At the Intel fasterLab, CGC works with a base system of RMDS on which firms can use to test their desktop applications.
“So a client will come in with an application that they want to go faster than the data coming out of the RMDS pipe. We will tune the system and make it go faster and hopefully make it break their application with the update rates and then we help them move forward.”
One of the most common sources of latency in trading is in-house applications that can’t keep pace with market data. Firms write their APIs to the Reuters data, but if the API in the application can’t handle the data refresh rates, the machine can come to a grinding halt.
As a veteran in the field, Gow is leery of latency claims from vendors and how relevant they are to a production environment.
“Anyone can put one box at the end of a piece of wire and push data down it and say we have zero latency between those two boxes. But when you put it into client network with switches and firewalls and hops, are those useful measures?”
As market data experts, CJC examines client systems, designs, and builds and offers support, training, and administrative services.
To improve latency, the firm would look at the overall design of a system, its configuration, the amount of network connectivity, network speed, and performance of the computers.

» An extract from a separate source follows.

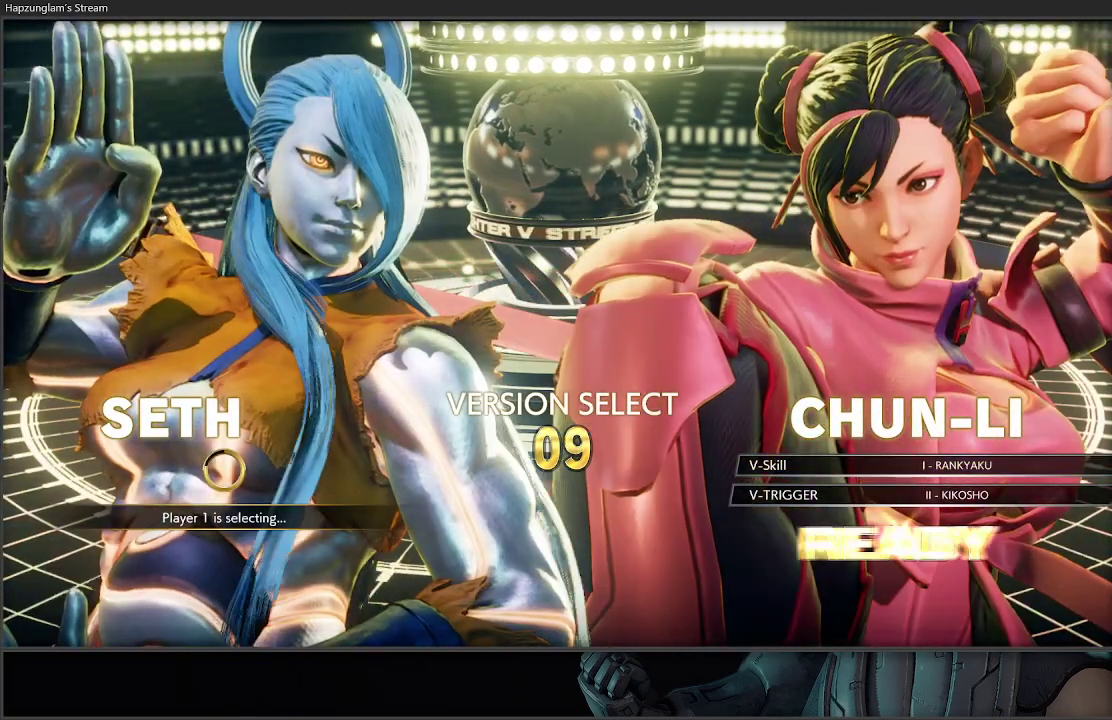
{"buttons": [], "left_stick": "right", "right_stick": "center", "events": [[150, "left_stick", "right"], [300, "left_stick", "left"], [417, "left_stick", "right"]]}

At the Intel fasterLab it will have access to equipment from, for example, Sun and Cisco, choices of other hardware and infrastructure switches - and be able to replicate client production systems.
“They can connect their application and start tuning to system to make it go faster.”
Gow also expects to work with virtualisation, leveraging Intel’s many close partners in this area such as VMware, to see if it can meet the demands of high-speed trading with the benefit of virtualisation and not lose performance. Although some financial services technologists think virtualisation will be too slow for trading, Gow wants to test it and look at results. Early results in the fasterLAB from Cohesive using AMQP sw and Elastic Server showed effective distribution of trading scale workloads (using Pantor’s OPRA simulated feeds) – and subsequent performance runs with other AMQP implementations from RedHat and iMatx have demonstrated that this open source software is potentially ready for prime time in the testing front office environment.
“New technology arrives every day. Until you can benchmark it against the system then we don’t know how fast it can be. You hear stories that virtualisation slows down processing, but does it? With the Sun and Intel guys at the lab – they are serious technical people – so we will see if we can overcome these problems - we can see significant benefits from access to today’s leading technologies via the fasterLAB - we can contrast and compare.”